Pictures paired with source code:
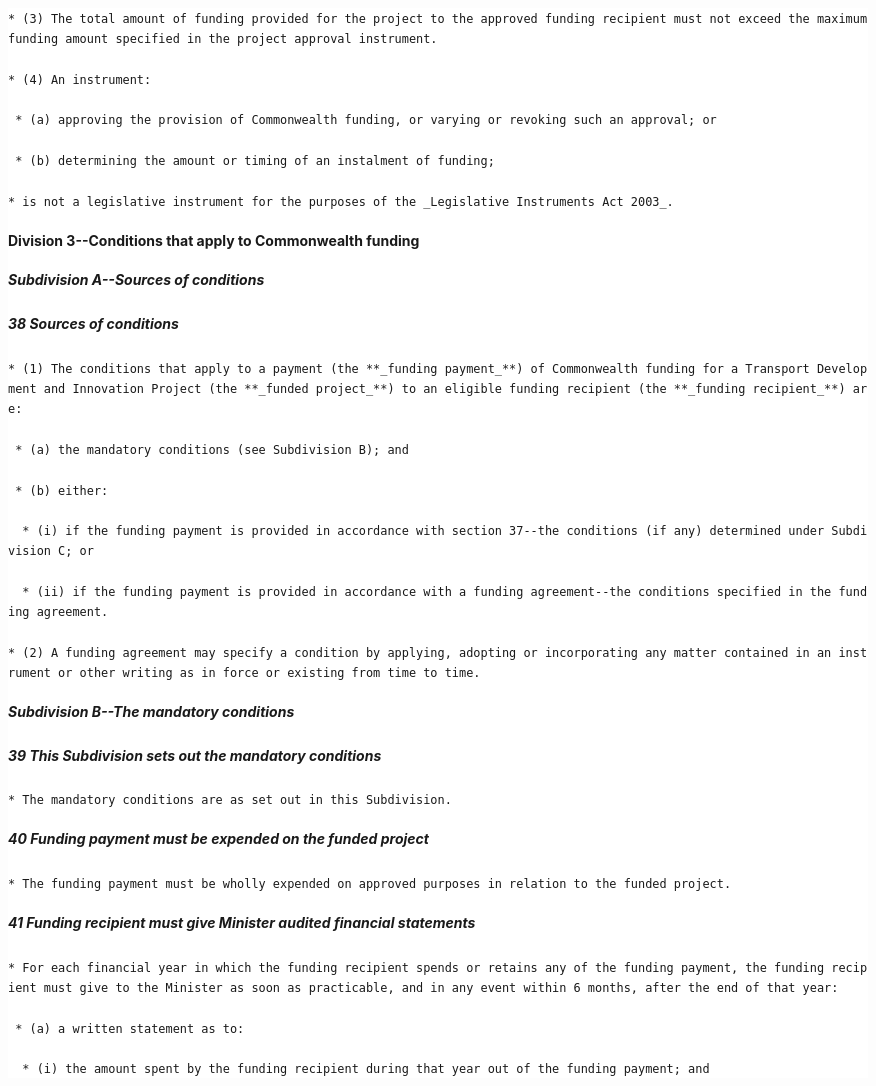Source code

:     * (3) The total amount of funding provided for the project to the approved funding recipient must not exceed the maximum funding amount specified in the project approval instrument.

    * (4) An instrument:

     * (a) approving the provision of Commonwealth funding, or varying or revoking such an approval; or

     * (b) determining the amount or timing of an instalment of funding;

    * is not a legislative instrument for the purposes of the _Legislative Instruments Act 2003_.

#### Division 3--Conditions that apply to Commonwealth funding

##### Subdivision A--Sources of conditions

##### 38  Sources of conditions

    * (1) The conditions that apply to a payment (the **_funding payment_**) of Commonwealth funding for a Transport Development and Innovation Project (the **_funded project_**) to an eligible funding recipient (the **_funding recipient_**) are:

     * (a) the mandatory conditions (see Subdivision B); and

     * (b) either:

      * (i) if the funding payment is provided in accordance with section 37--the conditions (if any) determined under Subdivision C; or

      * (ii) if the funding payment is provided in accordance with a funding agreement--the conditions specified in the funding agreement.

    * (2) A funding agreement may specify a condition by applying, adopting or incorporating any matter contained in an instrument or other writing as in force or existing from time to time.

##### Subdivision B--The mandatory conditions

##### 39  This Subdivision sets out the mandatory conditions

    * The mandatory conditions are as set out in this Subdivision.

##### 40  Funding payment must be expended on the funded project

    * The funding payment must be wholly expended on approved purposes in relation to the funded project.

##### 41  Funding recipient must give Minister audited financial statements

    * For each financial year in which the funding recipient spends or retains any of the funding payment, the funding recipient must give to the Minister as soon as practicable, and in any event within 6 months, after the end of that year:

     * (a) a written statement as to:

      * (i) the amount spent by the funding recipient during that year out of the funding payment; and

* EXERCISE PROMPT
Omit the pictures and write out the remaining data exactly.

* SOLUTION FOR THIS PROBLEM
Source code

:     * (3) The total amount of funding provided for the project to the approved funding recipient must not exceed the maximum funding amount specified in the project approval instrument.

    * (4) An instrument:

     * (a) approving the provision of Commonwealth funding, or varying or revoking such an approval; or

     * (b) determining the amount or timing of an instalment of funding;

    * is not a legislative instrument for the purposes of the _Legislative Instruments Act 2003_.

#### Division 3--Conditions that apply to Commonwealth funding

##### Subdivision A--Sources of conditions

##### 38  Sources of conditions

    * (1) The conditions that apply to a payment (the **_funding payment_**) of Commonwealth funding for a Transport Development and Innovation Project (the **_funded project_**) to an eligible funding recipient (the **_funding recipient_**) are:

     * (a) the mandatory conditions (see Subdivision B); and

     * (b) either:

      * (i) if the funding payment is provided in accordance with section 37--the conditions (if any) determined under Subdivision C; or

      * (ii) if the funding payment is provided in accordance with a funding agreement--the conditions specified in the funding agreement.

    * (2) A funding agreement may specify a condition by applying, adopting or incorporating any matter contained in an instrument or other writing as in force or existing from time to time.

##### Subdivision B--The mandatory conditions

##### 39  This Subdivision sets out the mandatory conditions

    * The mandatory conditions are as set out in this Subdivision.

##### 40  Funding payment must be expended on the funded project

    * The funding payment must be wholly expended on approved purposes in relation to the funded project.

##### 41  Funding recipient must give Minister audited financial statements

    * For each financial year in which the funding recipient spends or retains any of the funding payment, the funding recipient must give to the Minister as soon as practicable, and in any event within 6 months, after the end of that year:

     * (a) a written statement as to:

      * (i) the amount spent by the funding recipient during that year out of the funding payment; and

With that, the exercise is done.